Images with pose keypoints:
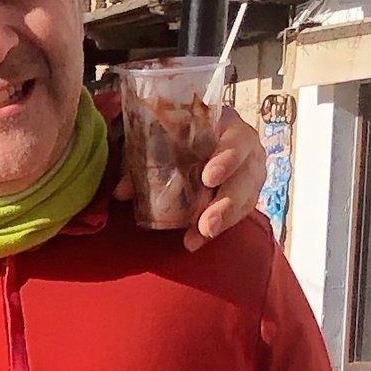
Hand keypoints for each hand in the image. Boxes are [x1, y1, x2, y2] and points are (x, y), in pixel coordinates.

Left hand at [119, 101, 265, 251]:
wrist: (201, 136)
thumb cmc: (184, 132)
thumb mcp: (165, 136)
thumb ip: (144, 157)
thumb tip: (121, 191)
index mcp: (231, 128)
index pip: (237, 142)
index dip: (226, 159)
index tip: (208, 179)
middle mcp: (247, 153)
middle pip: (246, 178)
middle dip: (227, 203)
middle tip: (207, 223)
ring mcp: (249, 176)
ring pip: (245, 200)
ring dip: (223, 221)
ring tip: (200, 236)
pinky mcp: (244, 197)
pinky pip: (235, 217)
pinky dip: (211, 231)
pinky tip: (194, 241)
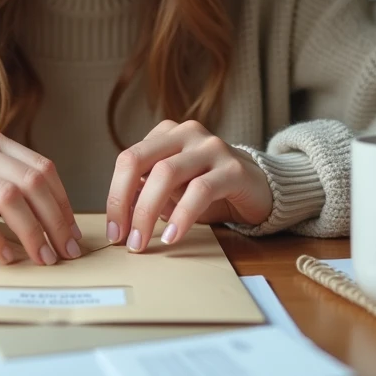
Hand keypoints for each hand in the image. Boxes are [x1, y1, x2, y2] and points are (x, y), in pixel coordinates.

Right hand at [0, 127, 82, 264]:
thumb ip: (9, 185)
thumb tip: (58, 220)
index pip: (41, 168)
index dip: (63, 203)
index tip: (74, 234)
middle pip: (31, 182)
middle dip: (55, 220)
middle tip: (67, 251)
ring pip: (9, 198)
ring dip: (33, 233)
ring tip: (43, 258)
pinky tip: (7, 257)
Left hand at [106, 120, 271, 251]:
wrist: (261, 188)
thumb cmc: (210, 190)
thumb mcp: (174, 190)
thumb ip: (147, 193)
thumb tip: (119, 217)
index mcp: (166, 134)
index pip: (128, 160)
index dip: (114, 195)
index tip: (113, 229)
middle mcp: (186, 134)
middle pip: (139, 161)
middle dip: (123, 202)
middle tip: (122, 238)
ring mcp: (211, 147)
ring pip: (165, 174)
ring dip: (147, 212)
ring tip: (142, 241)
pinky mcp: (233, 169)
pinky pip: (200, 191)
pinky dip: (181, 216)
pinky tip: (172, 236)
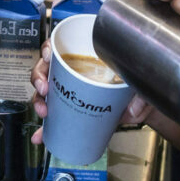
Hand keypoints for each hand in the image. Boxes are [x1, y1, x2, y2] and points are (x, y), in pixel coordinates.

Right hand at [29, 40, 154, 144]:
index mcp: (85, 56)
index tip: (49, 57)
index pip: (60, 45)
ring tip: (44, 113)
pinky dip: (44, 128)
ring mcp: (70, 92)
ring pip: (45, 93)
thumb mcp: (140, 84)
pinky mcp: (71, 112)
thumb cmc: (137, 87)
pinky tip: (41, 135)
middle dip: (39, 78)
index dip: (49, 49)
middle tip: (44, 90)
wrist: (140, 107)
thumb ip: (140, 93)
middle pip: (46, 68)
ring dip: (39, 102)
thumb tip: (131, 109)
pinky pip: (53, 118)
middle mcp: (73, 72)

Your goal >> A faithful, word-for-word version of the records above is needed, with no images in it.

Answer area >>
Hand keypoints for each hand in the image. Boxes are [x1, y1, x2, y2] and points are (x, y), in pixel coordinates.

Left hand at [119, 101, 265, 251]:
wrist: (201, 136)
thumb cmc: (184, 132)
thumb mcp: (165, 136)
thumb ip: (144, 157)
thumb tip: (121, 191)
index mcp: (231, 128)
index pip: (237, 142)
index dip: (226, 159)
index tip: (208, 179)
middle mcp: (247, 153)
middle pip: (246, 178)
middle dip: (227, 203)
middle tip: (207, 223)
ring mcp: (249, 176)
ring pip: (245, 200)
ring dip: (223, 221)
ring tip: (200, 236)
pinky mcp: (244, 197)
pinky pip: (235, 217)
pinky dip: (211, 231)
pinky tip: (194, 241)
Hand keypoints for each hand in the image. Boxes are [x1, y1, x2, y2] and points are (x, y), in pixel coordinates.

Right hand at [0, 127, 82, 264]:
thumb ip: (9, 185)
thumb tip: (58, 220)
index pip: (41, 168)
index dip: (63, 203)
index tip: (74, 234)
middle pip: (31, 182)
middle dip: (55, 220)
middle tip: (67, 251)
ring pip: (9, 198)
ring dip: (33, 233)
ring tip: (43, 258)
pinky tip: (7, 257)
Left hand at [106, 120, 271, 251]:
wrist: (261, 188)
thumb cmc: (210, 190)
thumb mcp: (174, 190)
thumb ip: (147, 193)
thumb tip: (119, 217)
index mcp: (166, 134)
index pip: (128, 160)
index dip: (114, 195)
index tip: (113, 229)
middle mcp: (186, 134)
middle pip: (139, 161)
middle dip: (123, 202)
middle tip: (122, 238)
ring mcp: (211, 147)
ring pip: (165, 174)
ring dip: (147, 212)
ring tip: (142, 241)
pinky mcp: (233, 169)
pinky pip: (200, 191)
pinky dip: (181, 216)
pinky tip: (172, 236)
Hand keypoints for each hand in the image. Boxes are [x1, y1, x2, y2] and points are (x, y), in pixel coordinates.

Right hand at [29, 40, 154, 144]:
index mcp: (85, 56)
index tip: (49, 57)
index pip: (60, 45)
ring tip: (44, 113)
pinky dip: (44, 128)
ring mcp: (70, 92)
ring pip: (45, 93)
thumb mcp: (140, 84)
pinky mcp: (71, 112)
thumb cmc: (137, 87)
pinky tip: (41, 135)
middle dip: (39, 78)
index dip: (49, 49)
middle tip: (44, 90)
wrist: (140, 107)
thumb ip: (140, 93)
middle pip: (46, 68)
ring dip: (39, 102)
thumb tip: (131, 109)
pinky pip: (53, 118)
middle mcp: (73, 72)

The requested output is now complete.